Work to be completed => For each row below, recast its lines as a JSON list of strings with one string per line, leaving out any blank lines.

Entries shown =>
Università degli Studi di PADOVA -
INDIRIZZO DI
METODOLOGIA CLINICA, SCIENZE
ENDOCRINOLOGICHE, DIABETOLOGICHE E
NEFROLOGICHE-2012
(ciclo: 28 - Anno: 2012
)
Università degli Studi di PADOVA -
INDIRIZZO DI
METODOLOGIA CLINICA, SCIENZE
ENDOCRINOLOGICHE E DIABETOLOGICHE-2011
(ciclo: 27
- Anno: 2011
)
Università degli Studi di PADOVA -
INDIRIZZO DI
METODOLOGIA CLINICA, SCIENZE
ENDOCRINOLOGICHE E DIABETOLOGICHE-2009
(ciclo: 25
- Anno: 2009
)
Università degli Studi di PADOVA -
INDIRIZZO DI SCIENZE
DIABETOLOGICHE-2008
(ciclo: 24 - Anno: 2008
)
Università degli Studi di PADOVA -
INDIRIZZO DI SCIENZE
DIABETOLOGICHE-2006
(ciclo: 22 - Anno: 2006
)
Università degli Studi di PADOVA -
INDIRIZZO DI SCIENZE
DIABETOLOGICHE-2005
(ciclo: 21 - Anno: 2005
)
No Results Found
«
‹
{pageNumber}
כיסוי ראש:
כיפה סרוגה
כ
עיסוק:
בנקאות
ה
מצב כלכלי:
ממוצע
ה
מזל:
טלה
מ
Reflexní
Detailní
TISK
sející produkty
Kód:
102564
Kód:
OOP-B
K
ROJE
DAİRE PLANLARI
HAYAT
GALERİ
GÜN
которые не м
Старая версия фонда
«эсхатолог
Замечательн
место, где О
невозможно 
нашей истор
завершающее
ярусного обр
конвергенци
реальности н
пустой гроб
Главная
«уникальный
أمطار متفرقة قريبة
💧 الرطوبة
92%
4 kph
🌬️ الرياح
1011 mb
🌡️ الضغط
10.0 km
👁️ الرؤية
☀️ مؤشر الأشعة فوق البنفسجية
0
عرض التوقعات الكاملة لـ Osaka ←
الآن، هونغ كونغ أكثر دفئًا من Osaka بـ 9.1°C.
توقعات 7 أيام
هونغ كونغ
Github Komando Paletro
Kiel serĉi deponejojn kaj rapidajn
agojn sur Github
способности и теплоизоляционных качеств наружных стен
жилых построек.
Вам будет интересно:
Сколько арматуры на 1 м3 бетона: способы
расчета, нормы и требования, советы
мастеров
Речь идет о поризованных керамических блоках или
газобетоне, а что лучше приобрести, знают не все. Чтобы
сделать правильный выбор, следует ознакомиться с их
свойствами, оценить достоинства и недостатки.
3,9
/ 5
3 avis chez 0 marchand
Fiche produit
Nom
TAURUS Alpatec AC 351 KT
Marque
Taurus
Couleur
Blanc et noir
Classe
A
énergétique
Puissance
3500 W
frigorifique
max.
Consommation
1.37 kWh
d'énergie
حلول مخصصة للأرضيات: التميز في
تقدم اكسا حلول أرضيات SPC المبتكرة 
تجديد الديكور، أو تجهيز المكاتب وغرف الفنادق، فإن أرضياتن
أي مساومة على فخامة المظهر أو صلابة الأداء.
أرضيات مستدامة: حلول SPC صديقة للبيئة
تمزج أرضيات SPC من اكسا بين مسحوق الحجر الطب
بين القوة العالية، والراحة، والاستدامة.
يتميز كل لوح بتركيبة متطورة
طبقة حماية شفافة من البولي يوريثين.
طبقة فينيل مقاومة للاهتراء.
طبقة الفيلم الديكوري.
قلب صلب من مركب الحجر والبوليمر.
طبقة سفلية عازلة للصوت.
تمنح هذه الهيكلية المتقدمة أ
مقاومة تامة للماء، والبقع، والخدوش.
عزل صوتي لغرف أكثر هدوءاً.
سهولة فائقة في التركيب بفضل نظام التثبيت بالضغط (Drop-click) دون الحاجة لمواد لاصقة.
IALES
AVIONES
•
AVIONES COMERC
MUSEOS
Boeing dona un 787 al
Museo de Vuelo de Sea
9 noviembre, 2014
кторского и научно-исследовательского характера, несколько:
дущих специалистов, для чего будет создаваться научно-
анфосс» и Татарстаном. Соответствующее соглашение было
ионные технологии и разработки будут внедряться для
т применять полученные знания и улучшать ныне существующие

Result of this exercise =>
[
  "Università degli Studi di PADOVA -",
  "INDIRIZZO DI",
  "METODOLOGIA CLINICA, SCIENZE",
  "ENDOCRINOLOGICHE, DIABETOLOGICHE E",
  "NEFROLOGICHE-2012",
  "(ciclo: 28 - Anno: 2012",
  ")",
  "Università degli Studi di PADOVA -",
  "INDIRIZZO DI",
  "METODOLOGIA CLINICA, SCIENZE",
  "ENDOCRINOLOGICHE E DIABETOLOGICHE-2011",
  "(ciclo: 27",
  "- Anno: 2011",
  ")",
  "Università degli Studi di PADOVA -",
  "INDIRIZZO DI",
  "METODOLOGIA CLINICA, SCIENZE",
  "ENDOCRINOLOGICHE E DIABETOLOGICHE-2009",
  "(ciclo: 25",
  "- Anno: 2009",
  ")",
  "Università degli Studi di PADOVA -",
  "INDIRIZZO DI SCIENZE",
  "DIABETOLOGICHE-2008",
  "(ciclo: 24 - Anno: 2008",
  ")",
  "Università degli Studi di PADOVA -",
  "INDIRIZZO DI SCIENZE",
  "DIABETOLOGICHE-2006",
  "(ciclo: 22 - Anno: 2006",
  ")",
  "Università degli Studi di PADOVA -",
  "INDIRIZZO DI SCIENZE",
  "DIABETOLOGICHE-2005",
  "(ciclo: 21 - Anno: 2005",
  ")",
  "No Results Found",
  "«",
  "‹",
  "{pageNumber}",
  "כיסוי ראש:",
  "כיפה סרוגה",
  "כ",
  "עיסוק:",
  "בנקאות",
  "ה",
  "מצב כלכלי:",
  "ממוצע",
  "ה",
  "מזל:",
  "טלה",
  "מ",
  "Reflexní",
  "Detailní",
  "TISK",
  "sející produkty",
  "Kód:",
  "102564",
  "Kód:",
  "OOP-B",
  "K",
  "ROJE",
  "DAİRE PLANLARI",
  "HAYAT",
  "GALERİ",
  "GÜN",
  "которые не м",
  "Старая версия фонда",
  "«эсхатолог",
  "Замечательн",
  "место, где О",
  "невозможно ",
  "нашей истор",
  "завершающее",
  "ярусного обр",
  "конвергенци",
  "реальности н",
  "пустой гроб",
  "Главная",
  "«уникальный",
  "أمطار متفرقة قريبة",
  "💧 الرطوبة",
  "92%",
  "4 kph",
  "🌬️ الرياح",
  "1011 mb",
  "🌡️ الضغط",
  "10.0 km",
  "👁️ الرؤية",
  "☀️ مؤشر الأشعة فوق البنفسجية",
  "0",
  "عرض التوقعات الكاملة لـ Osaka ←",
  "الآن، هونغ كونغ أكثر دفئًا من Osaka بـ 9.1°C.",
  "توقعات 7 أيام",
  "هونغ كونغ",
  "Github Komando Paletro",
  "Kiel serĉi deponejojn kaj rapidajn",
  "agojn sur Github",
  "способности и теплоизоляционных качеств наружных стен",
  "жилых построек.",
  "Вам будет интересно:",
  "Сколько арматуры на 1 м3 бетона: способы",
  "расчета, нормы и требования, советы",
  "мастеров",
  "Речь идет о поризованных керамических блоках или",
  "газобетоне, а что лучше приобрести, знают не все. Чтобы",
  "сделать правильный выбор, следует ознакомиться с их",
  "свойствами, оценить достоинства и недостатки.",
  "3,9",
  "/ 5",
  "3 avis chez 0 marchand",
  "Fiche produit",
  "Nom",
  "TAURUS Alpatec AC 351 KT",
  "Marque",
  "Taurus",
  "Couleur",
  "Blanc et noir",
  "Classe",
  "A",
  "énergétique",
  "Puissance",
  "3500 W",
  "frigorifique",
  "max.",
  "Consommation",
  "1.37 kWh",
  "d'énergie",
  "حلول مخصصة للأرضيات: التميز في",
  "تقدم اكسا حلول أرضيات SPC المبتكرة ",
  "تجديد الديكور، أو تجهيز المكاتب وغرف الفنادق، فإن أرضياتن",
  "أي مساومة على فخامة المظهر أو صلابة الأداء.",
  "أرضيات مستدامة: حلول SPC صديقة للبيئة",
  "تمزج أرضيات SPC من اكسا بين مسحوق الحجر الطب",
  "بين القوة العالية، والراحة، والاستدامة.",
  "يتميز كل لوح بتركيبة متطورة",
  "طبقة حماية شفافة من البولي يوريثين.",
  "طبقة فينيل مقاومة للاهتراء.",
  "طبقة الفيلم الديكوري.",
  "قلب صلب من مركب الحجر والبوليمر.",
  "طبقة سفلية عازلة للصوت.",
  "تمنح هذه الهيكلية المتقدمة أ",
  "مقاومة تامة للماء، والبقع، والخدوش.",
  "عزل صوتي لغرف أكثر هدوءاً.",
  "سهولة فائقة في التركيب بفضل نظام التثبيت بالضغط (Drop-click) دون الحاجة لمواد لاصقة.",
  "IALES",
  "AVIONES",
  "•",
  "AVIONES COMERC",
  "MUSEOS",
  "Boeing dona un 787 al",
  "Museo de Vuelo de Sea",
  "9 noviembre, 2014",
  "кторского и научно-исследовательского характера, несколько:",
  "дущих специалистов, для чего будет создаваться научно-",
  "анфосс» и Татарстаном. Соответствующее соглашение было",
  "ионные технологии и разработки будут внедряться для",
  "т применять полученные знания и улучшать ныне существующие"
]